Missing data is ubiquitous in psychological research and can bias results if not properly addressed. Mechanisms of missingness—missing completely at random (MCAR), missing at random (MAR), and missing not at random (MNAR)—determine appropriate handling strategies. Deletion methods (listwise, pairwise) are simple but can bias results and reduce statistical power when data are not MCAR. Multiple imputation and maximum likelihood estimation are sophisticated methods that can provide unbiased estimates when data are MCAR or MAR. Understanding the mechanism and pattern of missing data is essential for choosing analytical strategies.
Examine a dataset with missing data and determine the likely mechanism (MCAR, MAR, MNAR) by exploring patterns and relationships between missing status and observed variables.
Missing data can be ignored if the sample size is large enough (actually, bias from missing data depends on the mechanism, not sample size). Listwise deletion is appropriate because it uses only complete cases (actually, listwise deletion can introduce bias and reduces power unless data are MCAR).
Missing data is not just an inconvenience — it is a measurement and inference problem that, if handled naively, can systematically distort your conclusions. From your work on inferential statistics, you know that valid inference requires your observed sample to represent the target population. When data are missing, you no longer have a clean random sample; you have a sample shaped by a process that determined who or what is missing. Understanding that process — the missingness mechanism — is the essential first step, because the right remedy depends entirely on why data are absent.
The three mechanisms form a hierarchy of seriousness. Missing Completely At Random (MCAR) means the probability of a value being missing is unrelated to anything — not to the variable itself, not to any other measured variable. A participant's questionnaire page getting coffee spilled on it is MCAR. Under MCAR, your complete cases are a random subset of your intended sample, and simple deletion methods (listwise, pairwise) produce unbiased estimates — just with reduced power. Missing At Random (MAR) is more subtle: missingness is related to other *observed* variables in the dataset, but not to the unobserved missing values themselves. Women in a survey might be less likely to report income, but if you can model who is missing income based on other observed variables (gender, education, age), the missingness is "explainable" by things you've measured. Under MAR, sophisticated methods can recover unbiased estimates. Missing Not At Random (MNAR) is the hardest case: missingness is related to the missing value itself. Depressed individuals are less likely to complete depression measures precisely because of their depression. No statistical method can fully correct for MNAR without additional assumptions or external data.

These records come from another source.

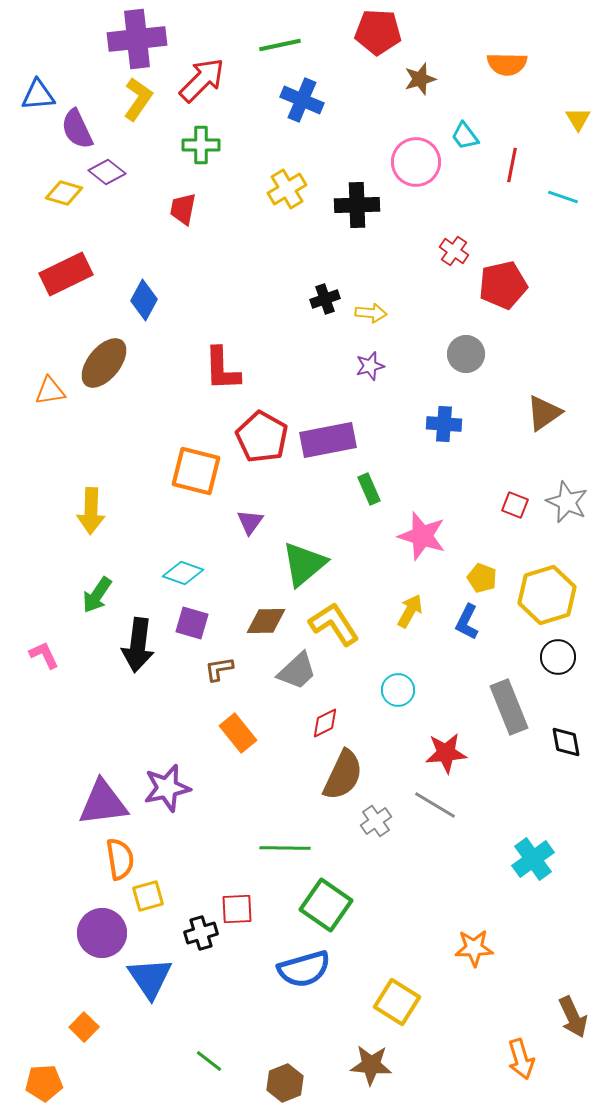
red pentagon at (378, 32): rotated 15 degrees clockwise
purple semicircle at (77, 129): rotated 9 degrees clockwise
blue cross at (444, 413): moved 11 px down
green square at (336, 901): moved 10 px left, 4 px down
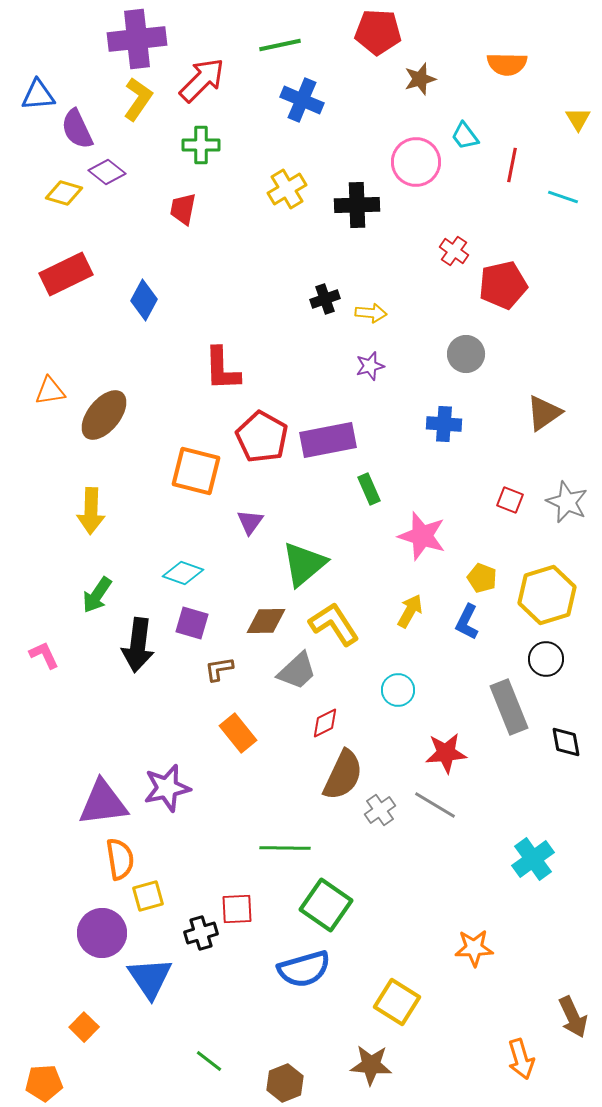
brown ellipse at (104, 363): moved 52 px down
red square at (515, 505): moved 5 px left, 5 px up
black circle at (558, 657): moved 12 px left, 2 px down
gray cross at (376, 821): moved 4 px right, 11 px up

Listwise deletion — dropping any case with any missing value — is the default in most software and the most commonly misused approach. Under MCAR it gives unbiased (but underpowered) results. Under MAR or MNAR it introduces selection bias: your "complete case" sample is systematically different from the intended sample in ways that distort your estimates. Imagine a longitudinal study where participants with worsening symptoms are most likely to drop out. Your remaining sample of "completers" will look healthier than the true population, biasing outcome estimates downward. This isn't a statistical technicality — it's a substantive distortion of your research conclusions.
Multiple imputation (MI) addresses this by replacing each missing value not with a single number but with a set of plausible values drawn from a distribution estimated from observed data. Running analyses on multiple completed datasets and combining results using Rubin's rules propagates the uncertainty from the imputation into your final estimates, producing correct standard errors. Full information maximum likelihood (FIML) takes a different approach: instead of filling in missing values, it uses all observed information to estimate model parameters directly, including cases with partial data. Under MAR, both MI and FIML produce valid inferences. Under MNAR, both are biased — and so is any other method — but MI and FIML typically produce *less* biased estimates than listwise deletion, making them the preferred default.
The practical workflow starts with diagnosing the mechanism: examine whether missingness correlates with observed variables (test MCAR formally with Little's test, explore MAR patterns by regressing missingness indicators on observed covariates). Then choose your method accordingly — and always report how you handled missing data so readers can evaluate the validity threat. The key mindset shift is treating missing data as a data quality issue to be modeled, not a nuisance to be removed. A dataset with 30% missing data handled thoughtfully via MI can yield more valid conclusions than a "complete" dataset where missingness was ignored.